### Detalhes do problema:
Transcreva na íntegra o texto sobre os desafios do governo Dilma Rousseff em 2012, reproduzindo cada palavra e cada sinal sem nenhuma alteração.

### Texto do exercício:
↓
<b>AGORA VAI </b>2012 será um ano ainda mais agitado para Dilma Rousseff - Divulgação

Os Perigos do Ano que Vem

Após um primeiro ano de governo turbulento, Dilma Rousseff se prepara para o desafio de realmente colocar ordem na casa em 2012

Cristiano Bastos Publicado em 09/12/2011, às 13h19 - Atualizado em 19/12/2011, às 19h53

Tensão: foi este o estado de espírito que cadenciou o primeiro ano da presidente Dilma Rousseff no comando do Brasil. O novo governo começou a atuar na base da tesourada, anunciando, logo em fevereiro, um corte de R$ 50 bilhões no Orçamento Geral da União, correspondente a 1,2% do Produto Interno Bruto (PIB). O arrocho, Dilma justificou, foi para combater “imprevistos inflacionários”. Miriam Belchior, a ministra do Planejamento, já avisou que o Orçamento de 2012, encaminhado em agosto ao Congresso Nacional, também sofrerá contingenciamentos. “Todo ano tem. Por que não haveria em 2012?”, ela declarou.

Em meio à crise que culminou na demissão de cinco ministros – sem dúvida o maior problema enfrentado em 2011 –, Dilma conseguiu, entretanto, cumprir algumas das promessas feitas durante a campanha presidencial. Outras, não. Certamente, a mais importante foi o lançamento, em maio, do programa Brasil Sem Miséria, que, aliado ao Bolsa Família, nasceu com a meta de erradicar a miséria da vida dos 8,5% da população que possuem renda mensal de até R$ 70 por pessoa da família – ou seja, aproximadamente 16 milhões de brasileiros. Mas, se 2011 foi de faxina no alto escalão do poder, o próximo, evocando a canção de Sérgio Sampaio, deverá ser o ano de “botar o bloco na rua”. Confira a seguir quais serão os principais desafios do governo Dilma Rousseff em 2012, além de caminhos para enfrentá-los.
↑
### Os registros:
↓
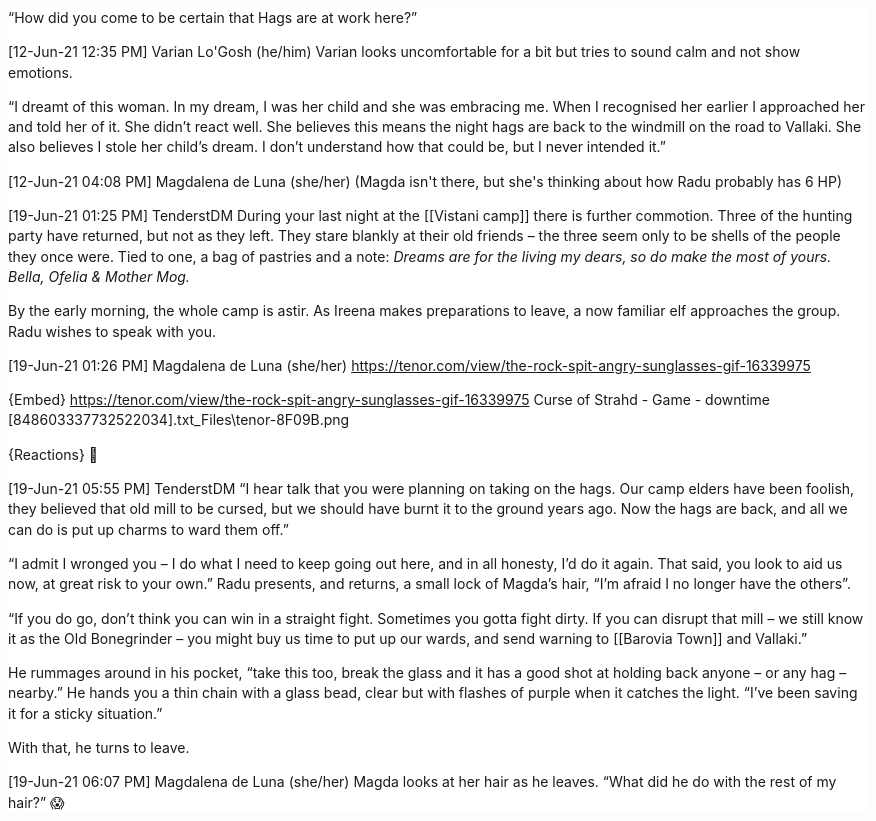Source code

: “How did you come to be certain that Hags are at work here?”


[12-Jun-21 12:35 PM] Varian Lo'Gosh (he/him)
Varian looks uncomfortable for a bit but tries to sound calm and not show emotions.

“I dreamt of this woman. In my dream, I was her child and she was embracing me. When I recognised her earlier I approached her and told her of it. She didn’t react well. She believes this means the night hags are back to the windmill on the road to Vallaki. She also believes I stole her child’s dream. I don’t understand how that could be, but I never intended it.”


[12-Jun-21 04:08 PM] Magdalena de Luna (she/her)
(Magda isn't there, but she's thinking about how Radu probably has 6 HP)


[19-Jun-21 01:25 PM] TenderstDM
During your last night at the [[Vistani camp]] there is further commotion. Three of the hunting party have returned, but not as they left. They stare blankly at their old friends – the three seem only to be shells of the people they once were. Tied to one, a bag of pastries and a note: 
*Dreams are for the living my dears, so do make the most of yours. 
Bella, Ofelia & Mother Mog.*

By the early morning, the whole camp is astir. As Ireena makes preparations to leave, a now familiar elf approaches the group. Radu wishes to speak with you.


[19-Jun-21 01:26 PM] Magdalena de Luna (she/her)
https://tenor.com/view/the-rock-spit-angry-sunglasses-gif-16339975

{Embed}
https://tenor.com/view/the-rock-spit-angry-sunglasses-gif-16339975
Curse of Strahd - Game - downtime [848603337732522034].txt_Files\tenor-8F09B.png

{Reactions}
🤣 

[19-Jun-21 05:55 PM] TenderstDM
“I hear talk that you were planning on taking on the hags. Our camp elders have been foolish, they believed that old mill to be cursed, but we should have burnt it to the ground years ago. Now the hags are back, and all we can do is put up charms to ward them off.”

“I admit I wronged you – I do what I need to keep going out here, and in all honesty, I’d do it again. That said, you look to aid us now, at great risk to your own.” Radu presents, and returns, a small lock of Magda’s hair, “I’m afraid I no longer have the others”.

“If you do go, don’t think you can win in a straight fight. Sometimes you gotta fight dirty. If you can disrupt that mill – we still know it as the Old Bonegrinder – you might buy us time to put up our wards, and send warning to [[Barovia Town]] and Vallaki.”

He rummages around in his pocket, “take this too, break the glass and it has a good shot at holding back anyone – or any hag – nearby.” He hands you a thin chain with a glass bead, clear but with flashes of purple when it catches the light. “I’ve been saving it for a sticky situation.”

With that, he turns to leave.


[19-Jun-21 06:07 PM] Magdalena de Luna (she/her)
Magda looks at her hair as he leaves. “What did he do with the rest of my hair?” 😱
↑
### Resolução do exercício:
<b>AGORA VAI </b>2012 será um ano ainda mais agitado para Dilma Rousseff - Divulgação

Os Perigos do Ano que Vem

Após um primeiro ano de governo turbulento, Dilma Rousseff se prepara para o desafio de realmente colocar ordem na casa em 2012

Cristiano Bastos Publicado em 09/12/2011, às 13h19 - Atualizado em 19/12/2011, às 19h53

Tensão: foi este o estado de espírito que cadenciou o primeiro ano da presidente Dilma Rousseff no comando do Brasil. O novo governo começou a atuar na base da tesourada, anunciando, logo em fevereiro, um corte de R$ 50 bilhões no Orçamento Geral da União, correspondente a 1,2% do Produto Interno Bruto (PIB). O arrocho, Dilma justificou, foi para combater “imprevistos inflacionários”. Miriam Belchior, a ministra do Planejamento, já avisou que o Orçamento de 2012, encaminhado em agosto ao Congresso Nacional, também sofrerá contingenciamentos. “Todo ano tem. Por que não haveria em 2012?”, ela declarou.

Em meio à crise que culminou na demissão de cinco ministros – sem dúvida o maior problema enfrentado em 2011 –, Dilma conseguiu, entretanto, cumprir algumas das promessas feitas durante a campanha presidencial. Outras, não. Certamente, a mais importante foi o lançamento, em maio, do programa Brasil Sem Miséria, que, aliado ao Bolsa Família, nasceu com a meta de erradicar a miséria da vida dos 8,5% da população que possuem renda mensal de até R$ 70 por pessoa da família – ou seja, aproximadamente 16 milhões de brasileiros. Mas, se 2011 foi de faxina no alto escalão do poder, o próximo, evocando a canção de Sérgio Sampaio, deverá ser o ano de “botar o bloco na rua”. Confira a seguir quais serão os principais desafios do governo Dilma Rousseff em 2012, além de caminhos para enfrentá-los.